WHAT YOU HAVE TO DO: For each of the records below, express its lines as a JSON list of strings, one string per line, with blank lines left out.

Records from a collection
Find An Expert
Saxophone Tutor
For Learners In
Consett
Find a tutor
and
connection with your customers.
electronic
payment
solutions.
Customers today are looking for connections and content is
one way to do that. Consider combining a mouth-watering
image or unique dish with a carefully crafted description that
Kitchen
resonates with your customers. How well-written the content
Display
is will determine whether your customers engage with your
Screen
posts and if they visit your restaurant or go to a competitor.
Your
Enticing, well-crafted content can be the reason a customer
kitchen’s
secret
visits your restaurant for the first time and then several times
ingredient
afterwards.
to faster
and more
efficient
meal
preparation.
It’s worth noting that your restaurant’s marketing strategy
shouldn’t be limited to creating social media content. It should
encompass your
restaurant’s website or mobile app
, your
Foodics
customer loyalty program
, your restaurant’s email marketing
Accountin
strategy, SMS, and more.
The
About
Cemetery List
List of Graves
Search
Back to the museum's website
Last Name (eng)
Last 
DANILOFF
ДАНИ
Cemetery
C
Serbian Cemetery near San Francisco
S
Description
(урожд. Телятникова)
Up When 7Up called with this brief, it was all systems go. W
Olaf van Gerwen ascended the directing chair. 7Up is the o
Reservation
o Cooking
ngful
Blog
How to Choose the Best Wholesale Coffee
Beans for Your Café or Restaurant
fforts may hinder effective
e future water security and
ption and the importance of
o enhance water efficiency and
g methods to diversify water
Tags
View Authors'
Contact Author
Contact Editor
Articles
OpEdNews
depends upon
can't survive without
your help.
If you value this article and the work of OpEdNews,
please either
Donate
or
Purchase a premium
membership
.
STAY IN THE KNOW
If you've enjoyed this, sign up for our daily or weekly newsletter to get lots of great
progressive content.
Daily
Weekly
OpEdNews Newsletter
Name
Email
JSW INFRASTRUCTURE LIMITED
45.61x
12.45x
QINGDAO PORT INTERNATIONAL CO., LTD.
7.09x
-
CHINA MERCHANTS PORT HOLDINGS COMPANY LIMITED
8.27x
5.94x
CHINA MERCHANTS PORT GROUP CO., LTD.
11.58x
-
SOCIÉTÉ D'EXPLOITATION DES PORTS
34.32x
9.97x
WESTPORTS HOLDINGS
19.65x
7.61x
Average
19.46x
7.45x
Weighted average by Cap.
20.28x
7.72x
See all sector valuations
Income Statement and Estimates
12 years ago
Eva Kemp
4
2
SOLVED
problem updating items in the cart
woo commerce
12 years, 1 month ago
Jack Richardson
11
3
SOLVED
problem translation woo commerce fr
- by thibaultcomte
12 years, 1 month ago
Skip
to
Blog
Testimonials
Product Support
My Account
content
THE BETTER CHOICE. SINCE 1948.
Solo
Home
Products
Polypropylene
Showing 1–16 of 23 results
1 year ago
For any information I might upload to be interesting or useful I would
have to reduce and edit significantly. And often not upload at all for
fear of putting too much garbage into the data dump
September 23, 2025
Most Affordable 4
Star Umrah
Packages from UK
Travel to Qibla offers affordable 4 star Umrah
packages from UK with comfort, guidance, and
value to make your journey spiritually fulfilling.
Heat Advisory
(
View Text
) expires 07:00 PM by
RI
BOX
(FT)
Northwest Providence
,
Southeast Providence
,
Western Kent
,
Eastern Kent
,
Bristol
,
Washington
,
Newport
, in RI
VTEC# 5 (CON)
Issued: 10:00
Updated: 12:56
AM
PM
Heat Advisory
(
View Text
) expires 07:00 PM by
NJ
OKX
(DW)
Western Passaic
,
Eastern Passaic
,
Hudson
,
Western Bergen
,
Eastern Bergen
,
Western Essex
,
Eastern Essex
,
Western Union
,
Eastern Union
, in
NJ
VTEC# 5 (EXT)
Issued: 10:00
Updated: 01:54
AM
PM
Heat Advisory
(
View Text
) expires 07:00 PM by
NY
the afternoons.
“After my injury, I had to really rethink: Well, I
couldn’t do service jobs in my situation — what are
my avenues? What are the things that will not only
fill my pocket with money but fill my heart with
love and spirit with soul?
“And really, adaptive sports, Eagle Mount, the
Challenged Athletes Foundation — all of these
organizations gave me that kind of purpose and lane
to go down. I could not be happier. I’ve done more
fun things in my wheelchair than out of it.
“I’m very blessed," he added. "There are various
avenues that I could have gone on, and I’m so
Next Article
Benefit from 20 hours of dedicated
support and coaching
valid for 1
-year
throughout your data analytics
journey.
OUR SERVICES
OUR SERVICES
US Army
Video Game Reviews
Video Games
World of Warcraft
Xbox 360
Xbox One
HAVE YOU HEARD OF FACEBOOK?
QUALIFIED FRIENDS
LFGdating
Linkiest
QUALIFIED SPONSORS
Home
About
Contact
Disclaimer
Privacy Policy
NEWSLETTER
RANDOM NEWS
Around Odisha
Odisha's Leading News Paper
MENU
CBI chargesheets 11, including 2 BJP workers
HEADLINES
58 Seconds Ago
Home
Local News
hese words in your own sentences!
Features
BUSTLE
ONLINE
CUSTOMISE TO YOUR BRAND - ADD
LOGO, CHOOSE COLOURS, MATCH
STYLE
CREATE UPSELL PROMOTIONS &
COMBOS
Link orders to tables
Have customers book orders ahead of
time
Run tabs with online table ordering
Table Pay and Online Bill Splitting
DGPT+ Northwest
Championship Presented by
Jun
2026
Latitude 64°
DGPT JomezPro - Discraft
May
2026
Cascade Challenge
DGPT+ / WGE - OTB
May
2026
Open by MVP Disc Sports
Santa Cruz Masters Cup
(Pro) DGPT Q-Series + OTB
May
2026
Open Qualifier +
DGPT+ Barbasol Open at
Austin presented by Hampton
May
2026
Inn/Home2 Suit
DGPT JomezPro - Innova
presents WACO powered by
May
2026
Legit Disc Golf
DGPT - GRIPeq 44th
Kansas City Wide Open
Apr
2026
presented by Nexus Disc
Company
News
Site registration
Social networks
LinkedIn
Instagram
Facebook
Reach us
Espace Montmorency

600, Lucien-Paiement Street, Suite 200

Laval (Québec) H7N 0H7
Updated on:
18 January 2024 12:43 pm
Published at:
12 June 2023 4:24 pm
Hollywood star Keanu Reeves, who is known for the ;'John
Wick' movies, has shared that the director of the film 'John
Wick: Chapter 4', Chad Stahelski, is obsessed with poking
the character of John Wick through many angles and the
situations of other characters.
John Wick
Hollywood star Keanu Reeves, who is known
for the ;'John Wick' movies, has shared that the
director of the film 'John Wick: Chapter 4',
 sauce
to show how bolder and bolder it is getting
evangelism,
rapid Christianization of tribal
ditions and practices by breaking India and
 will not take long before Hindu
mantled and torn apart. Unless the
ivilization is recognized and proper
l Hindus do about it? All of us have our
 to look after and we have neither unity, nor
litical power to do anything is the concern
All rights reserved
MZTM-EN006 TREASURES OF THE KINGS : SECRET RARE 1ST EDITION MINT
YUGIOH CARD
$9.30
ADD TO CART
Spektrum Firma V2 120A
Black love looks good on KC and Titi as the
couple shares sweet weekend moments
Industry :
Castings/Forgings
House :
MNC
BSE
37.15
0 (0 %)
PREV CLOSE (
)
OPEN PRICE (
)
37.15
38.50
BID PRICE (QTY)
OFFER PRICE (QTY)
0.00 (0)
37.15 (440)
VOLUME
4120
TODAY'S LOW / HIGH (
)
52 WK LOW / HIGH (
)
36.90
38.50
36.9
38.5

RESULT OF THE EXERCISE:
[
  "Find An Expert",
  "Saxophone Tutor",
  "For Learners In",
  "Consett",
  "Find a tutor",
  "and",
  "connection with your customers.",
  "electronic",
  "payment",
  "solutions.",
  "Customers today are looking for connections and content is",
  "one way to do that. Consider combining a mouth-watering",
  "image or unique dish with a carefully crafted description that",
  "Kitchen",
  "resonates with your customers. How well-written the content",
  "Display",
  "is will determine whether your customers engage with your",
  "Screen",
  "posts and if they visit your restaurant or go to a competitor.",
  "Your",
  "Enticing, well-crafted content can be the reason a customer",
  "kitchen’s",
  "secret",
  "visits your restaurant for the first time and then several times",
  "ingredient",
  "afterwards.",
  "to faster",
  "and more",
  "efficient",
  "meal",
  "preparation.",
  "It’s worth noting that your restaurant’s marketing strategy",
  "shouldn’t be limited to creating social media content. It should",
  "encompass your",
  "restaurant’s website or mobile app",
  ", your",
  "Foodics",
  "customer loyalty program",
  ", your restaurant’s email marketing",
  "Accountin",
  "strategy, SMS, and more.",
  "The",
  "About",
  "Cemetery List",
  "List of Graves",
  "Search",
  "Back to the museum's website",
  "Last Name (eng)",
  "Last ",
  "DANILOFF",
  "ДАНИ",
  "Cemetery",
  "C",
  "Serbian Cemetery near San Francisco",
  "S",
  "Description",
  "(урожд. Телятникова)",
  "Up When 7Up called with this brief, it was all systems go. W",
  "Olaf van Gerwen ascended the directing chair. 7Up is the o",
  "Reservation",
  "o Cooking",
  "ngful",
  "Blog",
  "How to Choose the Best Wholesale Coffee",
  "Beans for Your Café or Restaurant",
  "fforts may hinder effective",
  "e future water security and",
  "ption and the importance of",
  "o enhance water efficiency and",
  "g methods to diversify water",
  "Tags",
  "View Authors'",
  "Contact Author",
  "Contact Editor",
  "Articles",
  "OpEdNews",
  "depends upon",
  "can't survive without",
  "your help.",
  "If you value this article and the work of OpEdNews,",
  "please either",
  "Donate",
  "or",
  "Purchase a premium",
  "membership",
  ".",
  "STAY IN THE KNOW",
  "If you've enjoyed this, sign up for our daily or weekly newsletter to get lots of great",
  "progressive content.",
  "Daily",
  "Weekly",
  "OpEdNews Newsletter",
  "Name",
  "Email",
  "JSW INFRASTRUCTURE LIMITED",
  "45.61x",
  "12.45x",
  "QINGDAO PORT INTERNATIONAL CO., LTD.",
  "7.09x",
  "-",
  "CHINA MERCHANTS PORT HOLDINGS COMPANY LIMITED",
  "8.27x",
  "5.94x",
  "CHINA MERCHANTS PORT GROUP CO., LTD.",
  "11.58x",
  "-",
  "SOCIÉTÉ D'EXPLOITATION DES PORTS",
  "34.32x",
  "9.97x",
  "WESTPORTS HOLDINGS",
  "19.65x",
  "7.61x",
  "Average",
  "19.46x",
  "7.45x",
  "Weighted average by Cap.",
  "20.28x",
  "7.72x",
  "See all sector valuations",
  "Income Statement and Estimates",
  "12 years ago",
  "Eva Kemp",
  "4",
  "2",
  "SOLVED",
  "problem updating items in the cart",
  "woo commerce",
  "12 years, 1 month ago",
  "Jack Richardson",
  "11",
  "3",
  "SOLVED",
  "problem translation woo commerce fr",
  "- by thibaultcomte",
  "12 years, 1 month ago",
  "Skip",
  "to",
  "Blog",
  "Testimonials",
  "Product Support",
  "My Account",
  "content",
  "THE BETTER CHOICE. SINCE 1948.",
  "Solo",
  "Home",
  "Products",
  "Polypropylene",
  "Showing 1–16 of 23 results",
  "1 year ago",
  "For any information I might upload to be interesting or useful I would",
  "have to reduce and edit significantly. And often not upload at all for",
  "fear of putting too much garbage into the data dump",
  "September 23, 2025",
  "Most Affordable 4",
  "Star Umrah",
  "Packages from UK",
  "Travel to Qibla offers affordable 4 star Umrah",
  "packages from UK with comfort, guidance, and",
  "value to make your journey spiritually fulfilling.",
  "Heat Advisory",
  "(",
  "View Text",
  ") expires 07:00 PM by",
  "RI",
  "BOX",
  "(FT)",
  "Northwest Providence",
  ",",
  "Southeast Providence",
  ",",
  "Western Kent",
  ",",
  "Eastern Kent",
  ",",
  "Bristol",
  ",",
  "Washington",
  ",",
  "Newport",
  ", in RI",
  "VTEC# 5 (CON)",
  "Issued: 10:00",
  "Updated: 12:56",
  "AM",
  "PM",
  "Heat Advisory",
  "(",
  "View Text",
  ") expires 07:00 PM by",
  "NJ",
  "OKX",
  "(DW)",
  "Western Passaic",
  ",",
  "Eastern Passaic",
  ",",
  "Hudson",
  ",",
  "Western Bergen",
  ",",
  "Eastern Bergen",
  ",",
  "Western Essex",
  ",",
  "Eastern Essex",
  ",",
  "Western Union",
  ",",
  "Eastern Union",
  ", in",
  "NJ",
  "VTEC# 5 (EXT)",
  "Issued: 10:00",
  "Updated: 01:54",
  "AM",
  "PM",
  "Heat Advisory",
  "(",
  "View Text",
  ") expires 07:00 PM by",
  "NY",
  "the afternoons.",
  "“After my injury, I had to really rethink: Well, I",
  "couldn’t do service jobs in my situation — what are",
  "my avenues? What are the things that will not only",
  "fill my pocket with money but fill my heart with",
  "love and spirit with soul?",
  "“And really, adaptive sports, Eagle Mount, the",
  "Challenged Athletes Foundation — all of these",
  "organizations gave me that kind of purpose and lane",
  "to go down. I could not be happier. I’ve done more",
  "fun things in my wheelchair than out of it.",
  "“I’m very blessed,\" he added. \"There are various",
  "avenues that I could have gone on, and I’m so",
  "Next Article",
  "Benefit from 20 hours of dedicated",
  "support and coaching",
  "valid for 1",
  "-year",
  "throughout your data analytics",
  "journey.",
  "OUR SERVICES",
  "OUR SERVICES",
  "US Army",
  "Video Game Reviews",
  "Video Games",
  "World of Warcraft",
  "Xbox 360",
  "Xbox One",
  "HAVE YOU HEARD OF FACEBOOK?",
  "QUALIFIED FRIENDS",
  "LFGdating",
  "Linkiest",
  "QUALIFIED SPONSORS",
  "Home",
  "About",
  "Contact",
  "Disclaimer",
  "Privacy Policy",
  "NEWSLETTER",
  "RANDOM NEWS",
  "Around Odisha",
  "Odisha's Leading News Paper",
  "MENU",
  "CBI chargesheets 11, including 2 BJP workers",
  "HEADLINES",
  "58 Seconds Ago",
  "Home",
  "Local News",
  "hese words in your own sentences!",
  "Features",
  "BUSTLE",
  "ONLINE",
  "CUSTOMISE TO YOUR BRAND - ADD",
  "LOGO, CHOOSE COLOURS, MATCH",
  "STYLE",
  "CREATE UPSELL PROMOTIONS &",
  "COMBOS",
  "Link orders to tables",
  "Have customers book orders ahead of",
  "time",
  "Run tabs with online table ordering",
  "Table Pay and Online Bill Splitting",
  "DGPT+ Northwest",
  "Championship Presented by",
  "Jun",
  "2026",
  "Latitude 64°",
  "DGPT JomezPro - Discraft",
  "May",
  "2026",
  "Cascade Challenge",
  "DGPT+ / WGE - OTB",
  "May",
  "2026",
  "Open by MVP Disc Sports",
  "Santa Cruz Masters Cup",
  "(Pro) DGPT Q-Series + OTB",
  "May",
  "2026",
  "Open Qualifier +",
  "DGPT+ Barbasol Open at",
  "Austin presented by Hampton",
  "May",
  "2026",
  "Inn/Home2 Suit",
  "DGPT JomezPro - Innova",
  "presents WACO powered by",
  "May",
  "2026",
  "Legit Disc Golf",
  "DGPT - GRIPeq 44th",
  "Kansas City Wide Open",
  "Apr",
  "2026",
  "presented by Nexus Disc",
  "Company",
  "News",
  "Site registration",
  "Social networks",
  "LinkedIn",
  "Instagram",
  "Facebook",
  "Reach us",
  "Espace Montmorency",
  "600, Lucien-Paiement Street, Suite 200",
  "Laval (Québec) H7N 0H7",
  "Updated on:",
  "18 January 2024 12:43 pm",
  "Published at:",
  "12 June 2023 4:24 pm",
  "Hollywood star Keanu Reeves, who is known for the ;'John",
  "Wick' movies, has shared that the director of the film 'John",
  "Wick: Chapter 4', Chad Stahelski, is obsessed with poking",
  "the character of John Wick through many angles and the",
  "situations of other characters.",
  "John Wick",
  "Hollywood star Keanu Reeves, who is known",
  "for the ;'John Wick' movies, has shared that the",
  "director of the film 'John Wick: Chapter 4',",
  " sauce",
  "to show how bolder and bolder it is getting",
  "evangelism,",
  "rapid Christianization of tribal",
  "ditions and practices by breaking India and",
  " will not take long before Hindu",
  "mantled and torn apart. Unless the",
  "ivilization is recognized and proper",
  "l Hindus do about it? All of us have our",
  " to look after and we have neither unity, nor",
  "litical power to do anything is the concern",
  "All rights reserved",
  "MZTM-EN006 TREASURES OF THE KINGS : SECRET RARE 1ST EDITION MINT",
  "YUGIOH CARD",
  "$9.30",
  "ADD TO CART",
  "Spektrum Firma V2 120A",
  "Black love looks good on KC and Titi as the",
  "couple shares sweet weekend moments",
  "Industry :",
  "Castings/Forgings",
  "House :",
  "MNC",
  "BSE",
  "37.15",
  "0 (0 %)",
  "PREV CLOSE (",
  ")",
  "OPEN PRICE (",
  ")",
  "37.15",
  "38.50",
  "BID PRICE (QTY)",
  "OFFER PRICE (QTY)",
  "0.00 (0)",
  "37.15 (440)",
  "VOLUME",
  "4120",
  "TODAY'S LOW / HIGH (",
  ")",
  "52 WK LOW / HIGH (",
  ")",
  "36.90",
  "38.50",
  "36.9",
  "38.5"
]